Orin S. Snyder co-chairs the trials practice group at Gibson Dunn & Crutcher LLP. He has been at the firm since 2005. A former assistant U.S. attorney in the Southern District of New York, he now serves on Gibson Dunn's executive committee.
"My heroes were John F. Kennedy and Robert Kennedy and Martin Luther King Jr.," Snyder said. "All were social change agents, and the law is a big part of how they changed society. And I'm a longtime amateur historian. I'm well aware of the centrality of the law for bringing social change."
In January 2024, as the politically charged year began, Snyder said he hoped two of his big civil rights cases would promote respect for peaceful protest free from police use of excessive force. "In this election year, we want to create national attention to our First Amendment rights, possibly with congressional hearings spotlighting the issue."
Late last July, following an earlier jury trial win and lengthy negotiations, Los Angeles officials agreed to pay $860,000 to settle all claims in Snyder and his Gibson Dunn team's suit on behalf of Deon Jones, the performance artist shot near the eye with a police rubber bullet at a peaceful George Floyd protest in May 2020.
The federal jury awarded Jones $375,000, including punitive damages; the settlement reflected additional damages the city was willing to pay to avoid a second trial over further civil rights abuse claims against the police. Jones v. City of Los Angeles et al., 2:20-cv-11147 (C.D. Cal., filed Dec. 9, 2020).
A trial highlight was Snyder's cross-examination of the officer who shot Jones, Peter Bueno. "Our Perry Mason moment came when I showed video of Officer Bueno firing his weapon into the crowd. I stopped the tape and said, 'Sir, what on god's earth were you doing?' He dissembled. He had no good answer, and the jury could see that."
Snyder called it "the first jury verdict for a protester victimized by the LAPD in connection with the 2020 mass demonstrations that occurred in the wake of the murder of George Floyd, and the first finding of wrongdoing by an LAPD officer in connection with those demonstrations."
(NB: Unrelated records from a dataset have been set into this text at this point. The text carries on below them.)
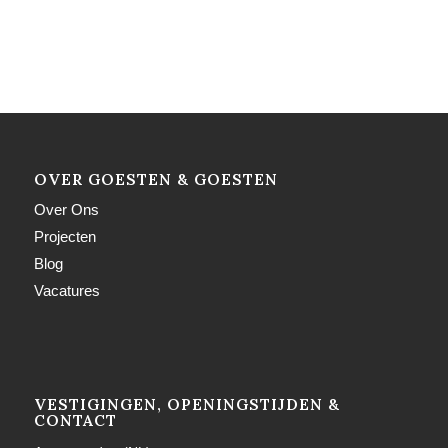
OVER GOESTEN & GOESTEN
Over Ons
Projecten
Blog
Vacatures
VESTIGINGEN, OPENINGSTIJDEN &
CONTACT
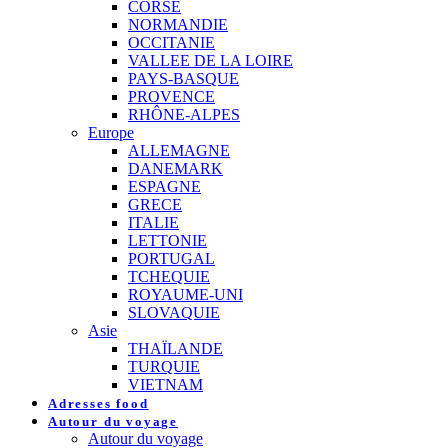
CORSE
NORMANDIE
OCCITANIE
VALLEE DE LA LOIRE
PAYS-BASQUE
PROVENCE
RHÔNE-ALPES
Europe
ALLEMAGNE
DANEMARK
ESPAGNE
GRECE
ITALIE
LETTONIE
PORTUGAL
TCHEQUIE
ROYAUME-UNI
SLOVAQUIE
Asie
THAÏLANDE
TURQUIE
VIETNAM
Adresses food
Autour du voyage
Autour du voyage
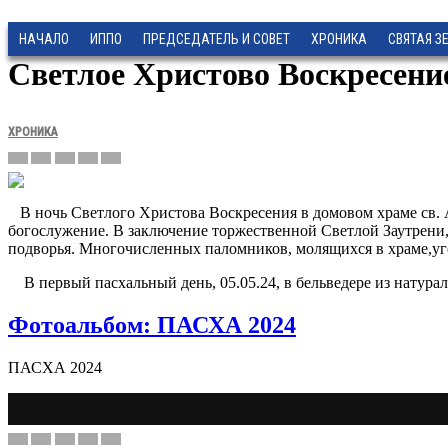
НАЧАЛО
ИППО
ПРЕДСЕДАТЕЛЬ И СОВЕТ
ХРОНИКА
СВЯТАЯ З
Светлое Христово Воскресение
ХРОНИКА
В ночь Светлого Христова Воскресения в домовом храме св. 
богослужение. В заключение торжественной Светлой Заутрени
подворья. Многочисленных паломников
, молящихся в храме,
уг
В
перв
ый
пасхальн
ый
д
е
н
ь
,
05
.
05
.2
4
, в
бельведере из натурал
Фотоальбом: ПАСХА 2024
ПАСХА 2024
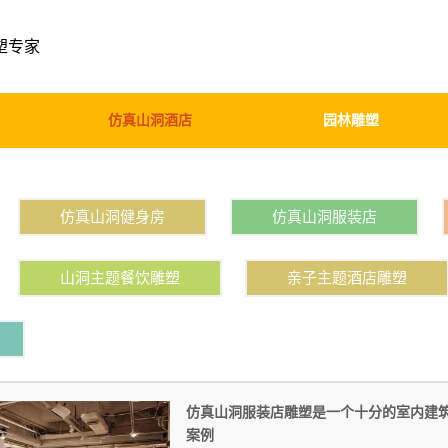
塑专家
仿真山洞酒店
园林雕塑
仿真山洞健身房
仿真山洞服装店
山洞主题餐饮雕塑
亲子主题酒店雕塑
仿真山洞服装店雕塑是一个十分的室内建
案例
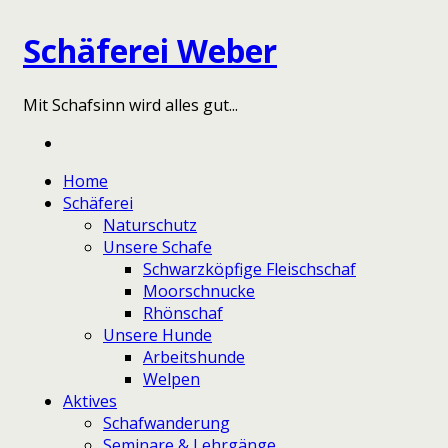
Schäferei Weber
Mit Schafsinn wird alles gut...
Home
Schäferei
Naturschutz
Unsere Schafe
Schwarzköpfige Fleischschaf
Moorschnucke
Rhönschaf
Unsere Hunde
Arbeitshunde
Welpen
Aktives
Schafwanderung
Seminare & Lehrgänge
Gibson Dunn represented Jones pro bono.
In a similar case, Snyder represents a protester injured in the unprovoked attack on a demonstration in Lafayette Park near the White House, an attack that took place days after Jones was shot in Los Angeles. The incident cleared the way for then-President Donald Trump to stage a photo-op holding an upside-down bible in front of a nearby church. Settlement negotiations are in progress, Snyder said.
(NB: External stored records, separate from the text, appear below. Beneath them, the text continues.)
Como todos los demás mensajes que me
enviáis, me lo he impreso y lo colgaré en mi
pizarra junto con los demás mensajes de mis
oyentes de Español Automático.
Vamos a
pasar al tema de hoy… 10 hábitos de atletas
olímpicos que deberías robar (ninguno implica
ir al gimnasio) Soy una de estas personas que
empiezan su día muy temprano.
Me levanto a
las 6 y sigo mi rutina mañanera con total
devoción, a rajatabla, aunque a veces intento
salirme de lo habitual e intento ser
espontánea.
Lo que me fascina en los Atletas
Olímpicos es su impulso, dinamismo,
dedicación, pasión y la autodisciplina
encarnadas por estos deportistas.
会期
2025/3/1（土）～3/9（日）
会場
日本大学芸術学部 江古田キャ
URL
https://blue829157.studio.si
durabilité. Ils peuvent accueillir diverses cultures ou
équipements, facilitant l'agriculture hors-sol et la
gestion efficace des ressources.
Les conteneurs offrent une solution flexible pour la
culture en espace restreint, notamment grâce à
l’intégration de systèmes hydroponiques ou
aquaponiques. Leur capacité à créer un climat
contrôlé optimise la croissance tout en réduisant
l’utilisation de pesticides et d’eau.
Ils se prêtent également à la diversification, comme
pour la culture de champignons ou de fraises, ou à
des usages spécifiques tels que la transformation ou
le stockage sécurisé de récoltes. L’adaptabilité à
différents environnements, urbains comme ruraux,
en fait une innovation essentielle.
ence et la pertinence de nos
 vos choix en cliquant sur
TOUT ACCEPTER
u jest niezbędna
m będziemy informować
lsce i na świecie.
In commercial litigation, Snyder represents the media outlet distributing the hit television show "The Walking Dead;" he won a sweeping victory in a billion-dollar suit by executive producers who alleged they were underpaid. Kirkman et al. v. AMC Film Holdings et al., BC672124 (L.A. Super. Ct., filed Aug. 14, 2017).
"Courts will enforce contracts agreed to by the parties, and an implied covenant claim is not a 'do-over' for a rejected breach of contract claim," Snyder said.